Aumento delle attività di intrusione
Nel maggio 2024, Microsoft ha osservato un aumento del 30% nelle attività di Storm-0539 rispetto ai due mesi precedenti. Storicamente, questo gruppo aumenta le sue attività di attacco prima delle principali stagioni festive. Tra settembre e dicembre 2023, è stato osservato un aumento del 60% delle attività di intrusione, coincidente con le festività autunnali e invernali.
Tecniche di frode e metodi di intrusione
Storm-0539 opera dal Marocco e si occupa di crimini finanziari come la frode con carte regalo. Le loro tecniche includono phishing, smishing, registrazione di dispositivi nei sistemi delle vittime per ottenere accesso persistente e sfruttamento di tali accessi per colpire organizzazioni di terze parti. Una volta compromessi gli account dei dipendenti, gli attaccanti si spostano lateralmente attraverso la rete, cercando di identificare i processi aziendali legati alle carte regalo e di comprometterli.
Utilizzo delle risorse Cloud
Il gruppo utilizza le loro conoscenze approfondite del cloud per condurre ricognizioni sui processi di emissione delle carte regalo, sui portali delle carte regalo e sui dipendenti con accesso alle carte regalo.
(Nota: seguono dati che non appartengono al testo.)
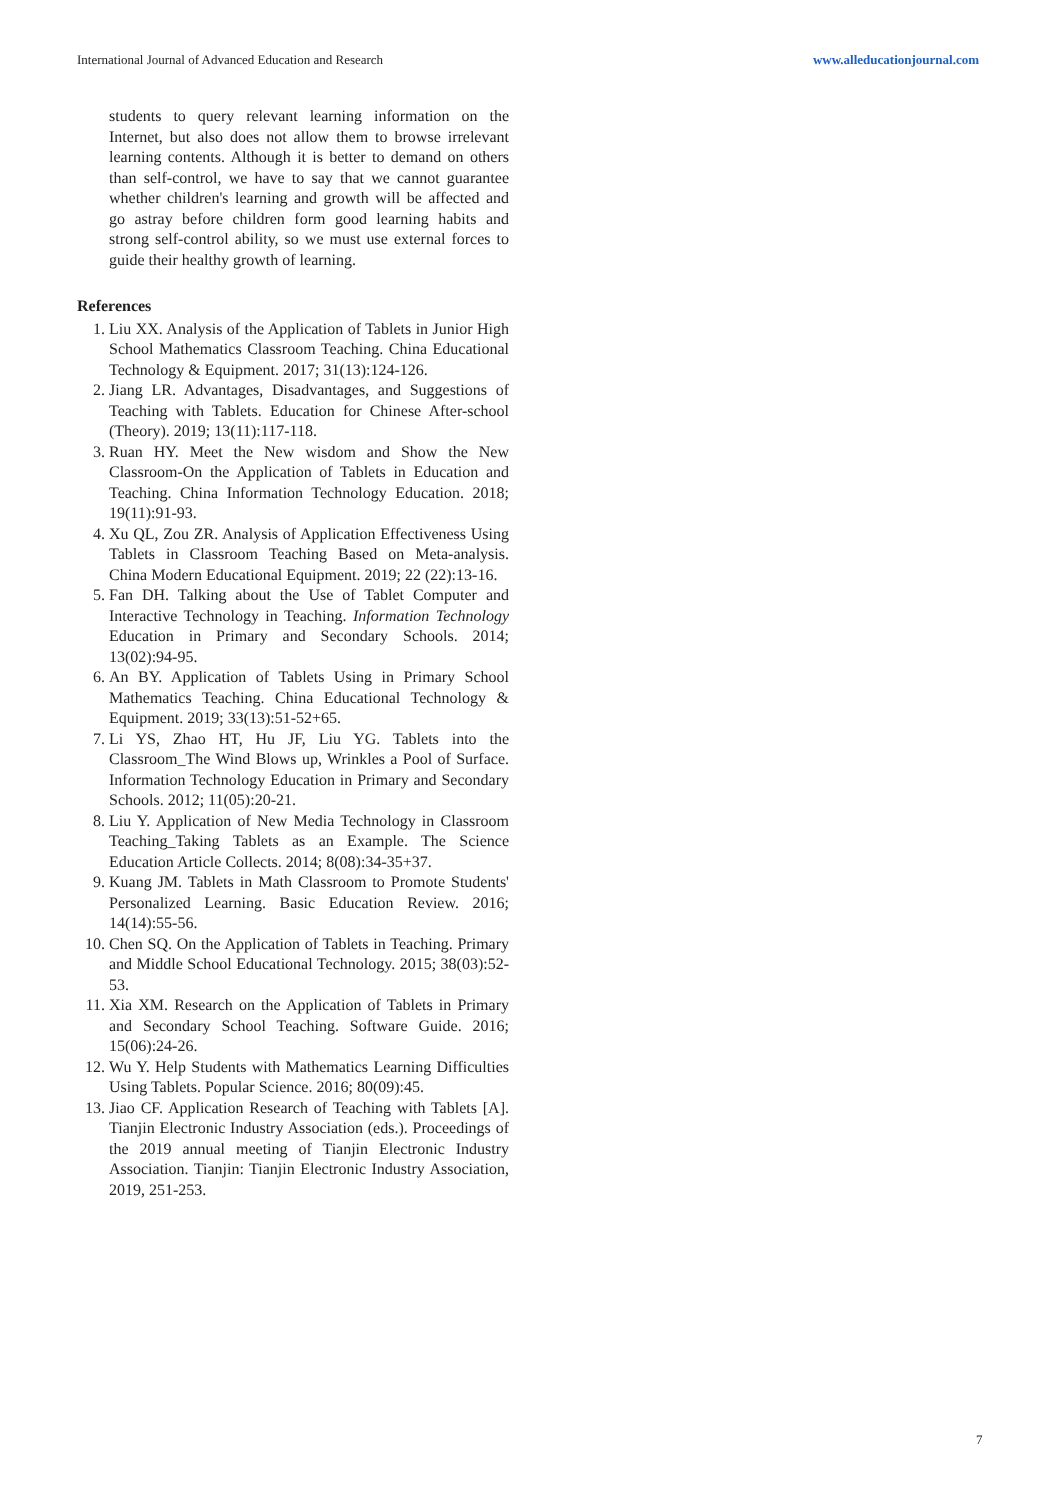International Journal of Advanced Education and Research www.alleducationjournal.com
students to query relevant learning information on the Internet, but also does not allow them to browse irrelevant learning contents. Although it is better to demand on others than self-control, we have to say that we cannot guarantee whether children's learning and growth will be affected and go astray before children form good learning habits and strong self-control ability, so we must use external forces to guide their healthy growth of learning.
References
1. Liu XX. Analysis of the Application of Tablets in Junior High School Mathematics Classroom Teaching. China Educational Technology & Equipment. 2017; 31(13):124-126.
2. Jiang LR. Advantages, Disadvantages, and Suggestions of Teaching with Tablets. Education for Chinese After-school (Theory). 2019; 13(11):117-118.
3. Ruan HY. Meet the New wisdom and Show the New Classroom-On the Application of Tablets in Education and Teaching. China Information Technology Education. 2018; 19(11):91-93.
4. Xu QL, Zou ZR. Analysis of Application Effectiveness Using Tablets in Classroom Teaching Based on Meta-analysis. China Modern Educational Equipment. 2019; 22 (22):13-16.
5. Fan DH. Talking about the Use of Tablet Computer and Interactive Technology in Teaching. Information Technology Education in Primary and Secondary Schools. 2014; 13(02):94-95.
6. An BY. Application of Tablets Using in Primary School Mathematics Teaching. China Educational Technology & Equipment. 2019; 33(13):51-52+65.
7. Li YS, Zhao HT, Hu JF, Liu YG. Tablets into the Classroom_The Wind Blows up, Wrinkles a Pool of Surface. Information Technology Education in Primary and Secondary Schools. 2012; 11(05):20-21.
8. Liu Y. Application of New Media Technology in Classroom Teaching_Taking Tablets as an Example. The Science Education Article Collects. 2014; 8(08):34-35+37.
9. Kuang JM. Tablets in Math Classroom to Promote Students' Personalized Learning. Basic Education Review. 2016; 14(14):55-56.
10. Chen SQ. On the Application of Tablets in Teaching. Primary and Middle School Educational Technology. 2015; 38(03):52-53.
11. Xia XM. Research on the Application of Tablets in Primary and Secondary School Teaching. Software Guide. 2016; 15(06):24-26.
12. Wu Y. Help Students with Mathematics Learning Difficulties Using Tablets. Popular Science. 2016; 80(09):45.
13. Jiao CF. Application Research of Teaching with Tablets [A]. Tianjin Electronic Industry Association (eds.). Proceedings of the 2019 annual meeting of Tianjin Electronic Industry Association. Tianjin: Tianjin Electronic Industry Association, 2019, 251-253.
7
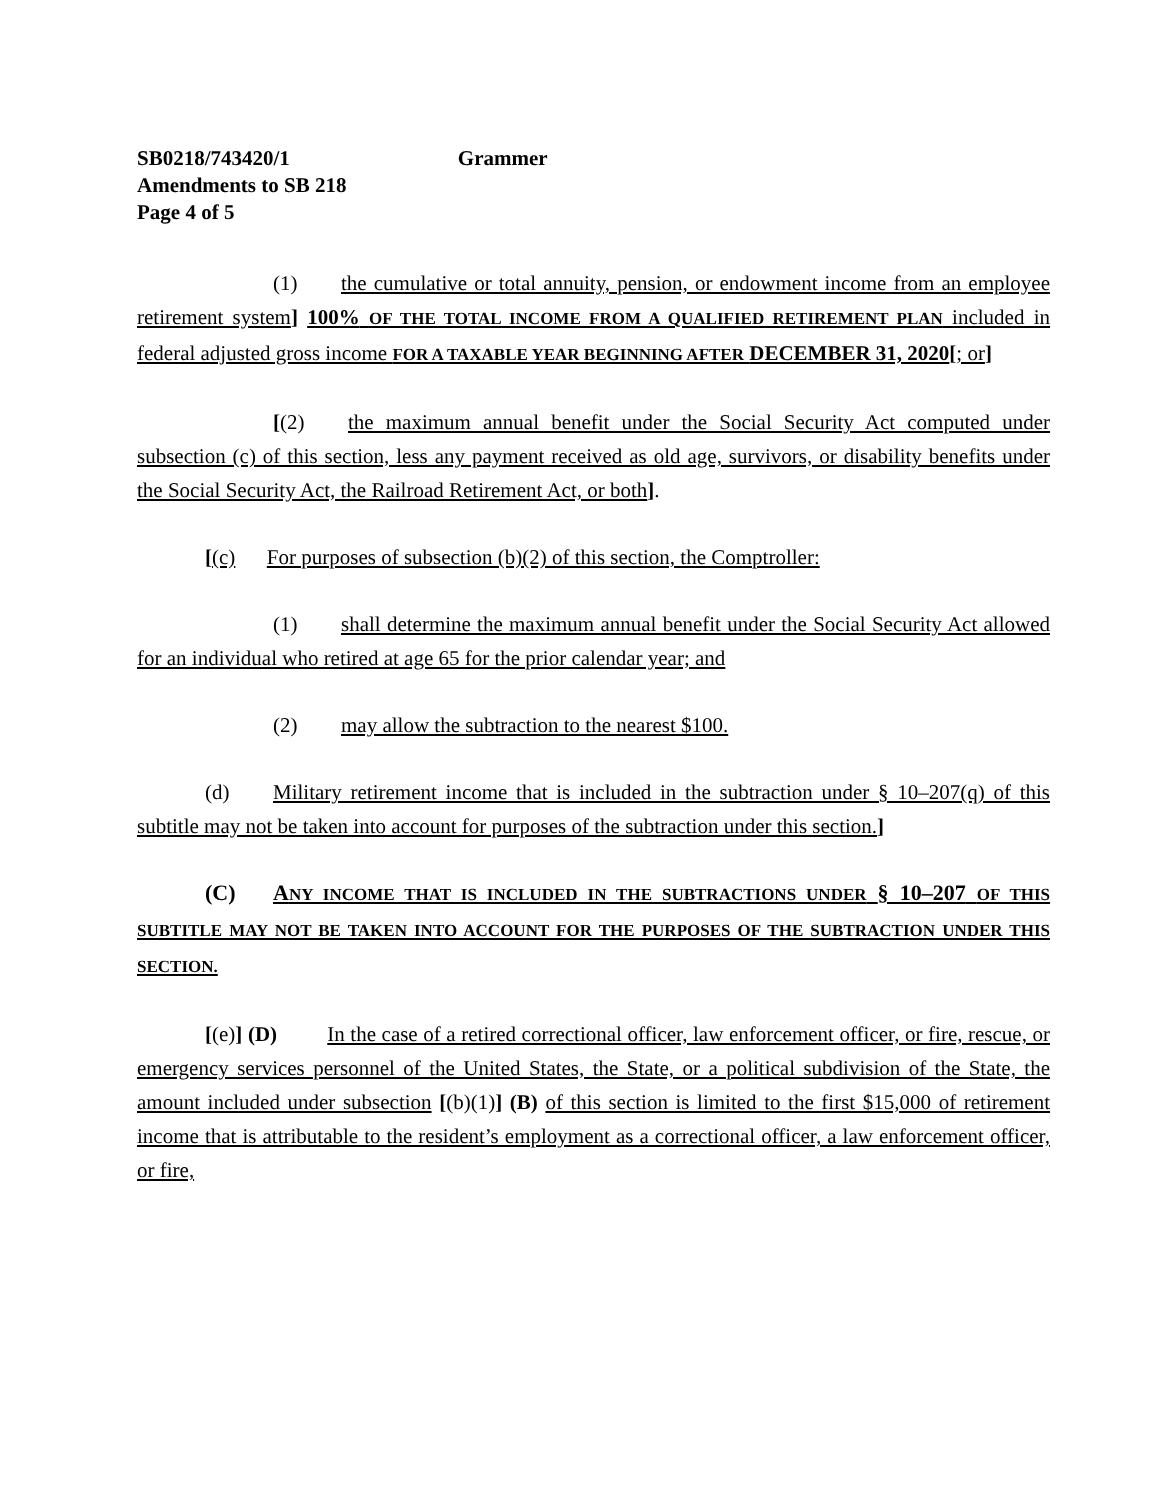SB0218/743420/1 Grammer
Amendments to SB 218
Page 4 of 5
(1) the cumulative or total annuity, pension, or endowment income from an employee retirement system] 100% OF THE TOTAL INCOME FROM A QUALIFIED RETIREMENT PLAN included in federal adjusted gross income FOR A TAXABLE YEAR BEGINNING AFTER DECEMBER 31, 2020[; or]
[(2) the maximum annual benefit under the Social Security Act computed under subsection (c) of this section, less any payment received as old age, survivors, or disability benefits under the Social Security Act, the Railroad Retirement Act, or both].
[(c) For purposes of subsection (b)(2) of this section, the Comptroller:
(1) shall determine the maximum annual benefit under the Social Security Act allowed for an individual who retired at age 65 for the prior calendar year; and
(2) may allow the subtraction to the nearest $100.
(d) Military retirement income that is included in the subtraction under § 10–207(q) of this subtitle may not be taken into account for purposes of the subtraction under this section.]
(C) ANY INCOME THAT IS INCLUDED IN THE SUBTRACTIONS UNDER § 10–207 OF THIS SUBTITLE MAY NOT BE TAKEN INTO ACCOUNT FOR THE PURPOSES OF THE SUBTRACTION UNDER THIS SECTION.
[(e)] (D) In the case of a retired correctional officer, law enforcement officer, or fire, rescue, or emergency services personnel of the United States, the State, or a political subdivision of the State, the amount included under subsection [(b)(1)] (B) of this section is limited to the first $15,000 of retirement income that is attributable to the resident’s employment as a correctional officer, a law enforcement officer, or fire,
Questa abilità consente loro di creare infrastrutture di attacco basate sul cloud, evitando i costi iniziali comuni nell’economia del crimine informatico.
Difesa contro Storm-0539
Microsoft consiglia che, per difendersi dagli attacchi di Storm-0539, le organizzazioni devono trattare i portali delle carte regalo come obiettivi ad alto valore, monitorandoli e auditandoli continuamente per rilevare eventuali attività anomale. Implementare politiche di accesso con privilegi minimi e adottare un’architettura di sicurezza che preveda l’uso di MFA resistente al phishing sono alcune delle raccomandazioni chiave. Inoltre, educare i dipendenti sui rischi del phishing e smishing può aiutare a prevenire l’intrusione iniziale.